Most of the MySQL services we have used and built are Single-Masters, and only one Master in the entire topology undertakes write requests. For example, master-slave replication based on the Master-Slave architecture, but for various reasons, we may need the MySQL service to have the feature of Multi-Master, and hope that more than one Master in the entire topology can undertake write requests
1.2.3 Cluster Mode
Cluster mode means that there are multiple nodes running, and service requests can be shared through the master node. Such as Zookeeper. The cluster mode needs to solve
the high availability problem of the master node itself, and generally adopts the active/standby mode.
1.3. Distributed system design strategy-fault-tolerant design
Fault tolerance, as the name implies, is the ability of IT systems to tolerate errors.
Fault tolerance processing is to ensure the high availability or robustness of the corresponding system in a distributed environment. A typical case is the solution to the cache penetration problem.
Let's take a look at this example in detail, as shown in the figure
Description of the problem:
We usually use the cache in the project to check whether it exists in the cache first, if it exists, return the cached content directly, if it does not exist, directly query the database and then cache the query result to return. At this time, if a certain data we query does not exist in the cache, it will cause every request to query the DB, so that the cache loses its meaning. When the traffic is large, or someone maliciously attacks
If you frequently initiate a query with an id of "-1", the DB may be down.

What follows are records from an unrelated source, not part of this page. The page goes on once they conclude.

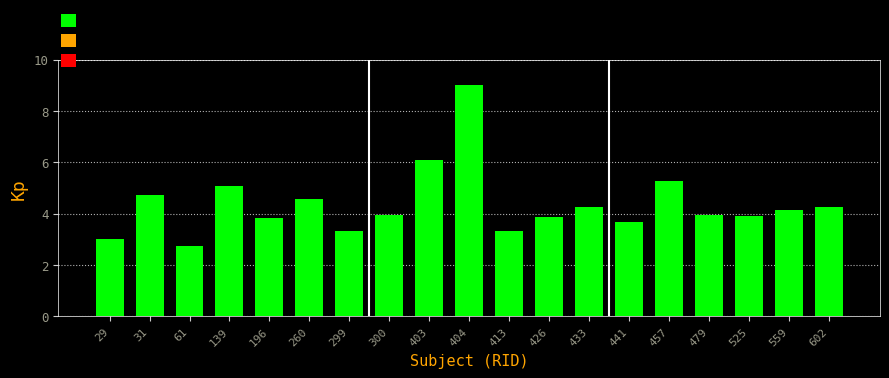

What is the value of the 15th bar from the left?

5.3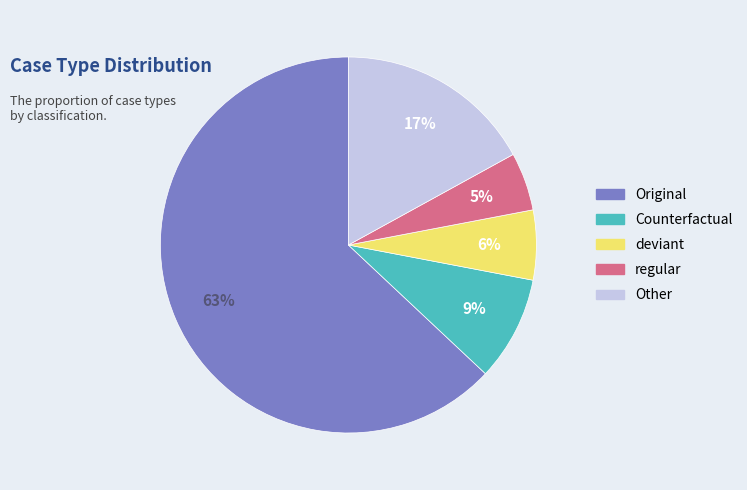

Combined, do deviant and Other account for over 50%?

No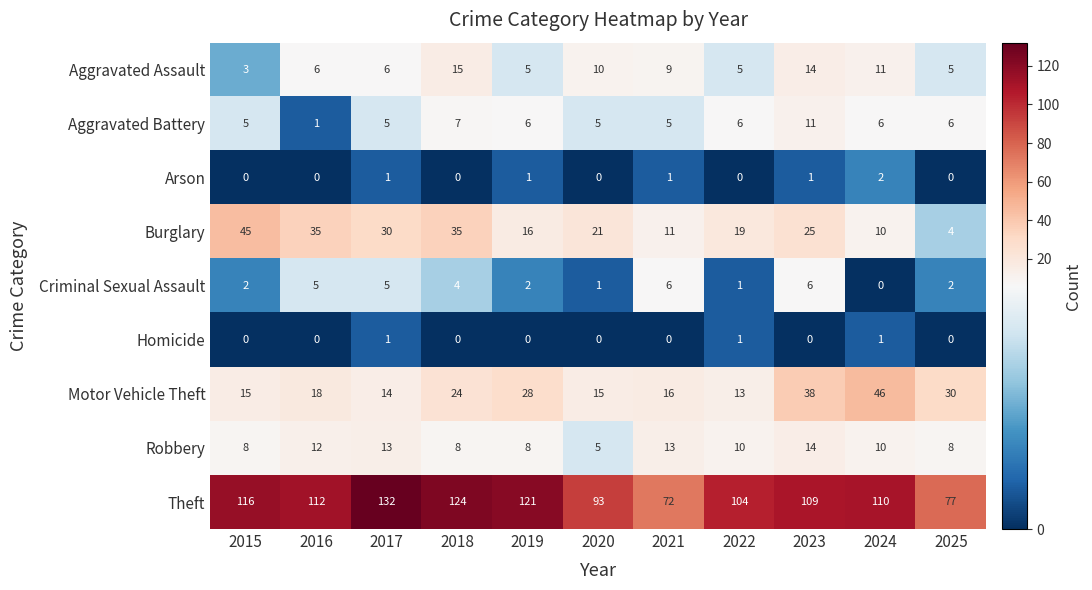

What is the difference between the highest and lowest values at 2017?

131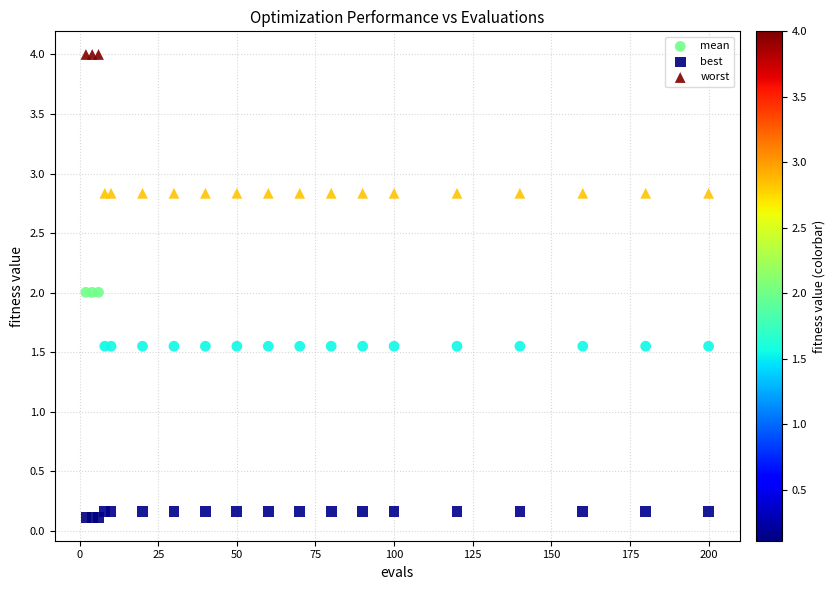

What is the X range (max minus min) for the scatter plot?

198.0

So what is a good way to solve this kind of problem?
A more clever way is to preset a value for this non-existent key. For example, key="null". When returning this null value, our application can think that this is a non-existent key, and then our application can decide whether to continue waiting for access or abandon the operation. If you continue to wait for access, and after a time polling point, request this key again. If the value retrieved is no longer null, it can be considered that the key has a value at this time, thus avoiding transparent transmission to the database and putting a lot of similar The request is blocked in the cache.
1.4. Distributed system design strategy-load balancing strategy
Load balancing: The key is to use multiple cluster servers to share computing tasks, and distribute network requests and calculations to different server nodes available in the cluster, so as to achieve high availability and better user operating experience.
As shown in the figure, different users User1, User2, and User3 access the application and are assigned to different nodes through the load balancer.
Load balancers have hardware solutions and software solutions. The hardware solutions include the famous F5, and the software includes LVS, HAProxy, Nginx, etc.
Taking Nginx as an example, load balancing has the following strategies:
- Polling: Round Robin, according to the order in the Nginx configuration file, distributes the client's Web requests to different back-end servers in turn.
- Least connection: who is currently the least connected and distributed to whom.
- IP address hash: Make sure that the same IP request can be forwarded to the same back-end node for processing to facilitate session retention.
- Weight-based load balancing: Configure Nginx to distribute more requests to high-profile back-end servers, and relatively few requests to low-profile servers.